- NASDAQ:JAGX surged by 49.25% on Friday to close a tremendous first week of 2021.
- JAGX will receive pre-clinical support from the National Institute of Allergy and Infectious Diseases.
- Jaguar Health is pushing its drug Lechlemer for wider use in patients.
NASDAQ:JAGX has had an eventful start to 2021 as the micro-cap biotech firm has already surged by over 266% in the first week of trading. While these gains are obviously magnified because of its penny stock status, the bull run from investors is pointing towards a very real positive trajectory for the rest of 2021. On Friday, Jaguar Health Inc gained another 49.25% to close the trading week at $4.00 per share as the stock hit an all new 52-week high of $4.47, before settling back down to the closing price.

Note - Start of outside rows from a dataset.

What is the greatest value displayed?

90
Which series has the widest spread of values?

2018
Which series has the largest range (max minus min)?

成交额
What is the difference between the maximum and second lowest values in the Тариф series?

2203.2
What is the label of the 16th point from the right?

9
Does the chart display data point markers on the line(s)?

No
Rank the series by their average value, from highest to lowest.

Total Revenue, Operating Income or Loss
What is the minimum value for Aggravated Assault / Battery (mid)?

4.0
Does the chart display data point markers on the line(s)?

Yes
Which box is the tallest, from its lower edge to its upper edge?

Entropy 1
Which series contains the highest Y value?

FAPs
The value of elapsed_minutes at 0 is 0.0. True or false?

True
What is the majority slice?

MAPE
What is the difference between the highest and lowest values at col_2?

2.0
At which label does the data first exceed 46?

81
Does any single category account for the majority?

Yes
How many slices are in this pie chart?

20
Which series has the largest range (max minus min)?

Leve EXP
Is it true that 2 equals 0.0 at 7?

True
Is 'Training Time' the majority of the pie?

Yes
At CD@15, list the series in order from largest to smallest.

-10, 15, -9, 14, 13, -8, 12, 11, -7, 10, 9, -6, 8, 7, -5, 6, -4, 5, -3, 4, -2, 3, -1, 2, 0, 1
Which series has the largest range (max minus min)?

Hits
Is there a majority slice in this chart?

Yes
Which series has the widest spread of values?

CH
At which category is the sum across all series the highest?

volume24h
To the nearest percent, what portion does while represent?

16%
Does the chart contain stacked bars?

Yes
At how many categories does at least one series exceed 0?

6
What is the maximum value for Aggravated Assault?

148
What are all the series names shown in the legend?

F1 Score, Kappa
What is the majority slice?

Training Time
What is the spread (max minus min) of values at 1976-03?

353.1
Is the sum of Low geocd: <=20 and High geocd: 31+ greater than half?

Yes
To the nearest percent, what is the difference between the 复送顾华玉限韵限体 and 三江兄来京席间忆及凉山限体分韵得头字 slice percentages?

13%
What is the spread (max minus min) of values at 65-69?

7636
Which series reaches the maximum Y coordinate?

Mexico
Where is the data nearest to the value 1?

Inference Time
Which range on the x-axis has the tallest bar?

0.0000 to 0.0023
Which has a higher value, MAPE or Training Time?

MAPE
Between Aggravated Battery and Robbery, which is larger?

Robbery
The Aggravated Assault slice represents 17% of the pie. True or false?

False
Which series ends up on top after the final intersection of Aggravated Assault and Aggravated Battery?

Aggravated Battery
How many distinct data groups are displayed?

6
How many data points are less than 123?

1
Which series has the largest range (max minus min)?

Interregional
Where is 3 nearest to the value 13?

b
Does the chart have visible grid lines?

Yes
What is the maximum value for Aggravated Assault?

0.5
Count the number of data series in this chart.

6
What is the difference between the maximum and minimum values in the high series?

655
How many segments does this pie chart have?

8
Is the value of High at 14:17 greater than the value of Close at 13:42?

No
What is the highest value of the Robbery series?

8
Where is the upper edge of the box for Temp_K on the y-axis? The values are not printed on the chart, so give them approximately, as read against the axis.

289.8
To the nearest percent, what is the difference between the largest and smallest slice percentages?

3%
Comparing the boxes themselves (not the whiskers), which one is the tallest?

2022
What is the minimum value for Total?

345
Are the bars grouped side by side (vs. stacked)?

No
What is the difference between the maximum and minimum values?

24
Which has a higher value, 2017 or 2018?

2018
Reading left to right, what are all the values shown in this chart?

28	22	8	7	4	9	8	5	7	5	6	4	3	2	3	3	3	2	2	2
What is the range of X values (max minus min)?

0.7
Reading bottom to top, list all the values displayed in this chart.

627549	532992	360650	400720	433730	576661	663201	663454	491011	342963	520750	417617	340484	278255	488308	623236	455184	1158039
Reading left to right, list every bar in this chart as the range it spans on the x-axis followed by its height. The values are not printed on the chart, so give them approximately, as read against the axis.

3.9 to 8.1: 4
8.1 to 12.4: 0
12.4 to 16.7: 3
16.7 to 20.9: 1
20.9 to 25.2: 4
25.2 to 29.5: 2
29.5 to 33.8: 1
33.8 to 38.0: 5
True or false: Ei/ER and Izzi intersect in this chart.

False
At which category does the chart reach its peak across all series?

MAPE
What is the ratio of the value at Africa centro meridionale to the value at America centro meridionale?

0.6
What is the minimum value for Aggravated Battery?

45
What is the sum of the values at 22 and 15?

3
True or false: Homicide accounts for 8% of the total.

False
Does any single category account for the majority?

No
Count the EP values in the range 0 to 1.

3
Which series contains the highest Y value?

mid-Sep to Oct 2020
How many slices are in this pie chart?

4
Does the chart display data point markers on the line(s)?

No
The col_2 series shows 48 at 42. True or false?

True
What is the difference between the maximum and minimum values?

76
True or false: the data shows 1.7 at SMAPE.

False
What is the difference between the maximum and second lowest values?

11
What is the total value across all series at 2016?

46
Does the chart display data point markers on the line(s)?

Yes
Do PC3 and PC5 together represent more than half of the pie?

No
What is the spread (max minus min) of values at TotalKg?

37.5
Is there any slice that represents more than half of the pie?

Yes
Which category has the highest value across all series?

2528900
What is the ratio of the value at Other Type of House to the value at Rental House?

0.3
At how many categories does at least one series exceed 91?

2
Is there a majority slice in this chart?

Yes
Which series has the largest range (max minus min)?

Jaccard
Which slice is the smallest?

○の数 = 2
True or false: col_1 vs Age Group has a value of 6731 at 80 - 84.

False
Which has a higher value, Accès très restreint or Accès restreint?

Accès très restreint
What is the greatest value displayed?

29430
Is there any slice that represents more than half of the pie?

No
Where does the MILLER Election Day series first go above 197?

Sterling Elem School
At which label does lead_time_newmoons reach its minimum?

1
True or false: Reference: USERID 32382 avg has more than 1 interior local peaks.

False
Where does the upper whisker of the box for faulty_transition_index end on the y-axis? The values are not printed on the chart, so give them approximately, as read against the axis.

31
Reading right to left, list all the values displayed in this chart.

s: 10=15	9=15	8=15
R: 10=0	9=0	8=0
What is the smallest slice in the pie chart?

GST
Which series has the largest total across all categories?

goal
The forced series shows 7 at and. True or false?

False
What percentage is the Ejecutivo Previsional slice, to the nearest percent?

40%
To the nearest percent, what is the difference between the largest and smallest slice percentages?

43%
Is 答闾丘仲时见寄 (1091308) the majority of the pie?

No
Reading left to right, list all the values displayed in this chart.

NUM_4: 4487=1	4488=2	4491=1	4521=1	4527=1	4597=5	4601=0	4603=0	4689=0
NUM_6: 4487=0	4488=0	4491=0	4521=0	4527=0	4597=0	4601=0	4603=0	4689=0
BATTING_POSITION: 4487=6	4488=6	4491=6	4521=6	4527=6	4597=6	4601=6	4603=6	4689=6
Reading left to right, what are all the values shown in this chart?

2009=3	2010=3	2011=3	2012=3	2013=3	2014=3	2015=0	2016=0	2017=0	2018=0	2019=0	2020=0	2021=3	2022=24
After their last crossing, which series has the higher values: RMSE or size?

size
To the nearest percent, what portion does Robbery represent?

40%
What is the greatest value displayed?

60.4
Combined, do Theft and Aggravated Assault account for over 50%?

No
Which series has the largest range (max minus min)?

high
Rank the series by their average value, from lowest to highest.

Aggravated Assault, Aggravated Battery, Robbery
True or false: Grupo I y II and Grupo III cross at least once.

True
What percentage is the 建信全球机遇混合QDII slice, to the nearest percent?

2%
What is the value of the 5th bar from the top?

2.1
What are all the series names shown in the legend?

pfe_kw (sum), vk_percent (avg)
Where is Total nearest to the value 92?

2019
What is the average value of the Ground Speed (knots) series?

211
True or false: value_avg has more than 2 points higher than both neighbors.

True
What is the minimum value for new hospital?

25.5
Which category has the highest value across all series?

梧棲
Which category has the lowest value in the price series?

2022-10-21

There are several catalysts that have caused Jaguar Health’s breakout so far this year, not the least of which is newfound pre-clinical support from the National Institute of Allergy and Infectious Diseases. The government agency will be providing some brief clinical studies on how the drug Lechlemer affects dogs and rats. Lechlemer is Jaguar Health’s leading potential treatment for cholera-induced diarrhea and is a cheaper alternative to its current offering Crofelemer. Because of this difference in costs, Jaguar Health is hoping to receive a priority review from the FDA sometime this year.
JAGX stock forecast
Biotech stocks with low market caps are often the targets of investors who want large gains in a short amount of time. Jaguar Health certainly fits this bill and seems to be one of the flavours of the week so far in 2021. If Jaguar is able to fulfil any of its potential treatments in 2021, we could soon see the company shed its penny stock status for good.